By Nancy Shaw
Treatment of chronic pain with spinal cord stimulation (SCS) therapy is linked to significant improvements in sleep quality, according to a study presented here at the 2020 Annual Meeting of the American Academy of Pain Medicine (AAPM).
“Marked improvements in sleep quality were observed in the EVOKE study, with greater improvement trending in the closed-loop group,” reported Shrif Costandi, MD, Cleveland Clinic, Cleveland, Ohio.
Sleep disturbances are highly common in people with chronic pain and are part of a cycle of pain exacerbation, with chronic sleep deprivation further causing increases in pain sensitisation. While SCS has demonstrated important benefits in the treatment of chronic pain, the effects of the therapy on sleep are not well-documented and conflicting.
To investigate the effects, Dr. Costandi and colleagues evaluated data on 134 patients with chronic pain who were enrolled in EVOKE, a multicentre, double-blind randomised study comparing closed-loop SCS or conventional open-loop SCS.
At baseline, most patients had compromised sleep, with only 1.6% in the closed-loop group and 3.2% in the open-loop group reporting that their sleep quality was good, as assessed with the Pittsburgh Sleep Quality Index (PSQI).
At the 3-month follow-up, good sleep quality increased to 32.8% in the closed-loop group compared with 28.3% in the open-loop group. The improvements were maintained at 12 months in both groups (30.9% and 27.1%, respectively).
In addition, at 3 months, 75.9% of patients in the closed-loop reported a reduction in PSQI total score from baseline ≥ 3, as did 66.0% of patients in the open-loop group (P = .297).
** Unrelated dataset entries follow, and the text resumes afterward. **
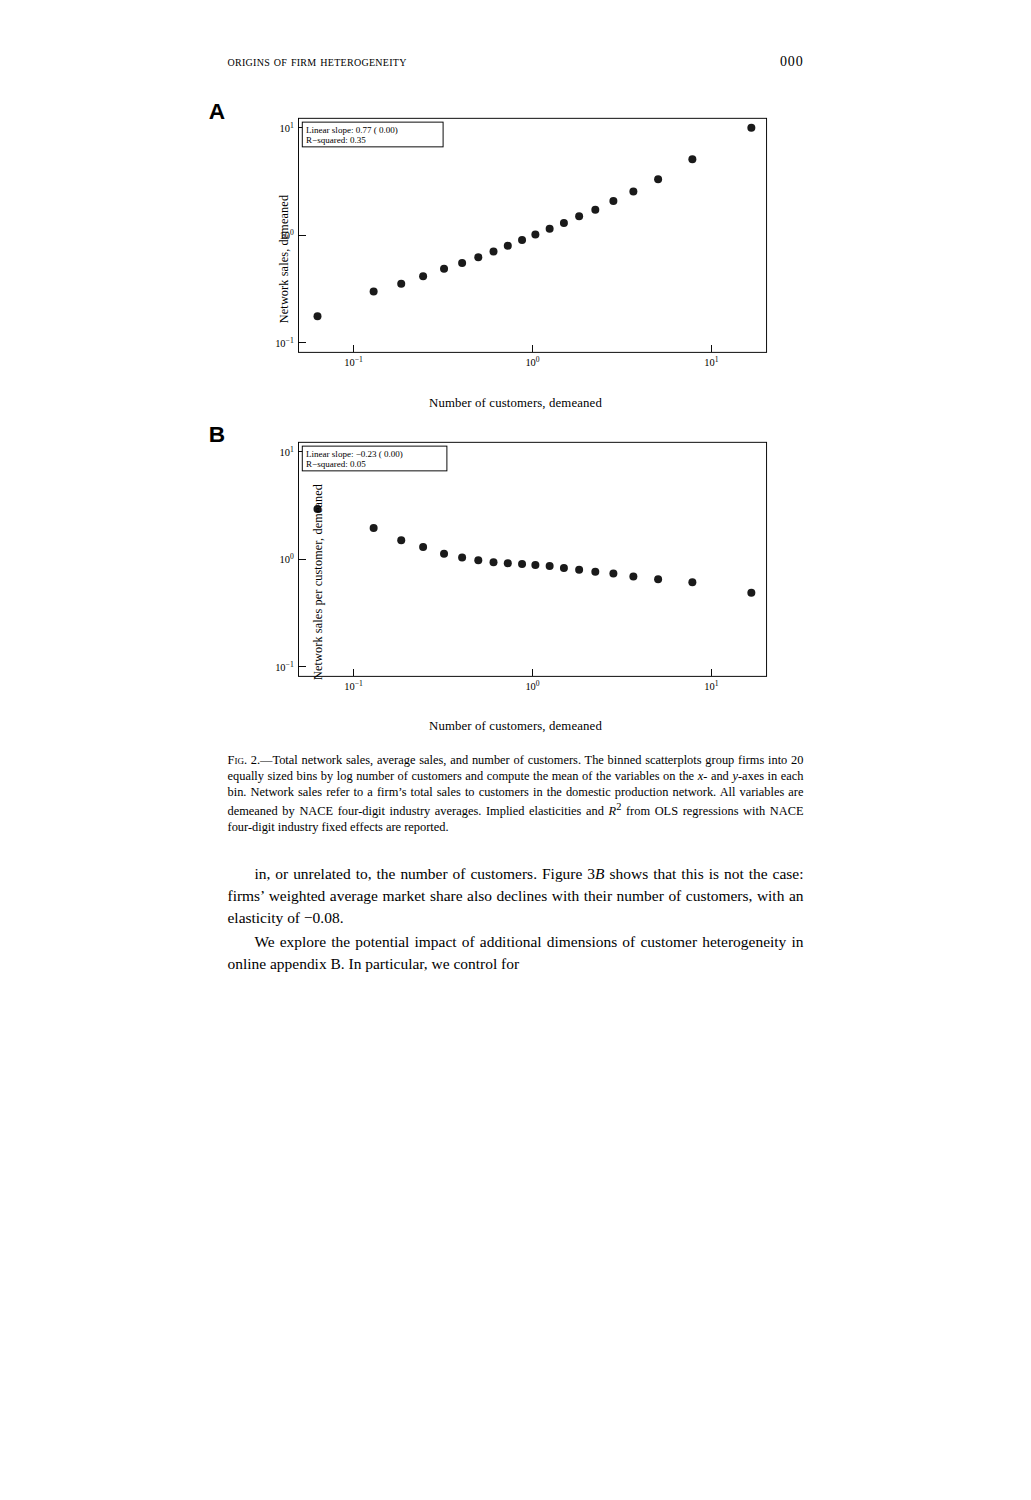origins of firm heterogeneity 000
A
Network sales, demeaned
101 100 10−1 10−1 100 101 Linear slope: 0.77 ( 0.00) R−squared: 0.35
Number of customers, demeaned
B
Network sales per customer, demeaned
101 100 10−1 10−1 100 101 Linear slope: −0.23 ( 0.00) R−squared: 0.05
Number of customers, demeaned
Fig. 2.—Total network sales, average sales, and number of customers. The binned scatterplots group firms into 20 equally sized bins by log number of customers and compute the mean of the variables on the x- and y-axes in each bin. Network sales refer to a firm’s total sales to customers in the domestic production network. All variables are demeaned by NACE four-digit industry averages. Implied elasticities and R2 from OLS regressions with NACE four-digit industry fixed effects are reported.
in, or unrelated to, the number of customers. Figure 3B shows that this is not the case: firms’ weighted average market share also declines with their number of customers, with an elasticity of −0.08.
We explore the potential impact of additional dimensions of customer heterogeneity in online appendix B. In particular, we control for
Though the difference was not statistically significant, the trend was maintained at 12 months (76.4% and 62.5%, respectively; P = .138).
“Approximately 30% or more patients in both groups improved to normative levels, with a PSQI score of 6.3 or lower at both time-points,” said Dr. Costandi.
In terms of duration of sleep, mean scores increased from approximately 2 at baseline to 1 at 12-months follow-up, which translates to as much as 2 additional hours of sleep per night.
“We speculate that ECAP measurement may contribute to improved outcomes by confirming the activation of the dorsal column and thus pain inhibition,” said Dr. Costandi. “The addition of closed-loop to maintain activation levels at the target, may increase analgesia even more, and lead to improved sleep outcomes.”